What you are asked to do - Please restate the data that follows, leaving every word in place.

[Data extracted from a collection]
^^^^^^^^
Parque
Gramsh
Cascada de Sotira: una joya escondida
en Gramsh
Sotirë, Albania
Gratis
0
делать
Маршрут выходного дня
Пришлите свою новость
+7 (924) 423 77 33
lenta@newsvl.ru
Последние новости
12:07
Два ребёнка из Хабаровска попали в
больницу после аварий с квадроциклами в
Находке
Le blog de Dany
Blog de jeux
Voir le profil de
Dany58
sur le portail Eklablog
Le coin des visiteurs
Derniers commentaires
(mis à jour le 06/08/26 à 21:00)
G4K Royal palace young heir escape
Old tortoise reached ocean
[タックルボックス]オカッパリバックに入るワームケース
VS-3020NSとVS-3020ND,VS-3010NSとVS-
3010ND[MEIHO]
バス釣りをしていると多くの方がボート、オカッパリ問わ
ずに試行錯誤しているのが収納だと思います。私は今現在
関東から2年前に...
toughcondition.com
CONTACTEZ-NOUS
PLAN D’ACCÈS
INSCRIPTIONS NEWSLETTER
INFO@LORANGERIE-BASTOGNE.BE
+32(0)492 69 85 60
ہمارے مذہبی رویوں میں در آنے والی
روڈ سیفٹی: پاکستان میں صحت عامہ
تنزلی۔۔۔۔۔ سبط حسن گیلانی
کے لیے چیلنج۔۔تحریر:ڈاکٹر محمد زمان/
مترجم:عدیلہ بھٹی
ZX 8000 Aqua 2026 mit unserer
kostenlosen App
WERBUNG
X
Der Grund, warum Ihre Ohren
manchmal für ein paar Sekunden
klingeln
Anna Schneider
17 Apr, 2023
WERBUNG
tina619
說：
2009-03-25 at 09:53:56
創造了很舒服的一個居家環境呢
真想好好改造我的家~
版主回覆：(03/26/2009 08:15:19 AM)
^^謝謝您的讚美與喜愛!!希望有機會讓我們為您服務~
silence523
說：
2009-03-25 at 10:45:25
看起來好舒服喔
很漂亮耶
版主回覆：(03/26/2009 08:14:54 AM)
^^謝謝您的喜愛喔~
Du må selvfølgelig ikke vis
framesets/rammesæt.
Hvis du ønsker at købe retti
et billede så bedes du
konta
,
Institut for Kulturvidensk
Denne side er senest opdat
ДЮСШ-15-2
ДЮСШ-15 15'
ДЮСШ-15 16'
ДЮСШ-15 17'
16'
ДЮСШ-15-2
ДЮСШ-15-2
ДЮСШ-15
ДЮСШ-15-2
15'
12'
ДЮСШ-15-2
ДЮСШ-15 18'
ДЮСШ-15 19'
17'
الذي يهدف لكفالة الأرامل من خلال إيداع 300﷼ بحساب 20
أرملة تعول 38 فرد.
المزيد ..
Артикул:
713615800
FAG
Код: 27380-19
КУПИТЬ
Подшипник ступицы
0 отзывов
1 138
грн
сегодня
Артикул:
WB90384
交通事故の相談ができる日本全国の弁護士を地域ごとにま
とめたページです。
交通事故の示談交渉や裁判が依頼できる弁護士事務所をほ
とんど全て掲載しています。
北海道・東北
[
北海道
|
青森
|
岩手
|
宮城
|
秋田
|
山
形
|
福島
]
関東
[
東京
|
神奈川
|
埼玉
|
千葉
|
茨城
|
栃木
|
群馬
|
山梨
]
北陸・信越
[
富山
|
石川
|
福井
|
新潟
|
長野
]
^^^^^^^^
Completed exercise -
Parque
Gramsh
Cascada de Sotira: una joya escondida
en Gramsh
Sotirë, Albania
Gratis
0
делать
Маршрут выходного дня
Пришлите свою новость
+7 (924) 423 77 33
lenta@newsvl.ru
Последние новости
12:07
Два ребёнка из Хабаровска попали в
больницу после аварий с квадроциклами в
Находке
Le blog de Dany
Blog de jeux
Voir le profil de
Dany58
sur le portail Eklablog
Le coin des visiteurs
Derniers commentaires
(mis à jour le 06/08/26 à 21:00)
G4K Royal palace young heir escape
Old tortoise reached ocean
[タックルボックス]オカッパリバックに入るワームケース
VS-3020NSとVS-3020ND,VS-3010NSとVS-
3010ND[MEIHO]
バス釣りをしていると多くの方がボート、オカッパリ問わ
ずに試行錯誤しているのが収納だと思います。私は今現在
関東から2年前に...
toughcondition.com
CONTACTEZ-NOUS
PLAN D’ACCÈS
INSCRIPTIONS NEWSLETTER
INFO@LORANGERIE-BASTOGNE.BE
+32(0)492 69 85 60
ہمارے مذہبی رویوں میں در آنے والی
روڈ سیفٹی: پاکستان میں صحت عامہ
تنزلی۔۔۔۔۔ سبط حسن گیلانی
کے لیے چیلنج۔۔تحریر:ڈاکٹر محمد زمان/
مترجم:عدیلہ بھٹی
ZX 8000 Aqua 2026 mit unserer
kostenlosen App
WERBUNG
X
Der Grund, warum Ihre Ohren
manchmal für ein paar Sekunden
klingeln
Anna Schneider
17 Apr, 2023
WERBUNG
tina619
說：
2009-03-25 at 09:53:56
創造了很舒服的一個居家環境呢
真想好好改造我的家~
版主回覆：(03/26/2009 08:15:19 AM)
^^謝謝您的讚美與喜愛!!希望有機會讓我們為您服務~
silence523
說：
2009-03-25 at 10:45:25
看起來好舒服喔
很漂亮耶
版主回覆：(03/26/2009 08:14:54 AM)
^^謝謝您的喜愛喔~
Du må selvfølgelig ikke vis
framesets/rammesæt.
Hvis du ønsker at købe retti
et billede så bedes du
konta
,
Institut for Kulturvidensk
Denne side er senest opdat
ДЮСШ-15-2
ДЮСШ-15 15'
ДЮСШ-15 16'
ДЮСШ-15 17'
16'
ДЮСШ-15-2
ДЮСШ-15-2
ДЮСШ-15
ДЮСШ-15-2
15'
12'
ДЮСШ-15-2
ДЮСШ-15 18'
ДЮСШ-15 19'
17'
الذي يهدف لكفالة الأرامل من خلال إيداع 300﷼ بحساب 20
أرملة تعول 38 فرد.
المزيد ..
Артикул:
713615800
FAG
Код: 27380-19
КУПИТЬ
Подшипник ступицы
0 отзывов
1 138
грн
сегодня
Артикул:
WB90384
交通事故の相談ができる日本全国の弁護士を地域ごとにま
とめたページです。
交通事故の示談交渉や裁判が依頼できる弁護士事務所をほ
とんど全て掲載しています。
北海道・東北
[
北海道
|
青森
|
岩手
|
宮城
|
秋田
|
山
形
|
福島
]
関東
[
東京
|
神奈川
|
埼玉
|
千葉
|
茨城
|
栃木
|
群馬
|
山梨
]
北陸・信越
[
富山
|
石川
|
福井
|
新潟
|
長野
]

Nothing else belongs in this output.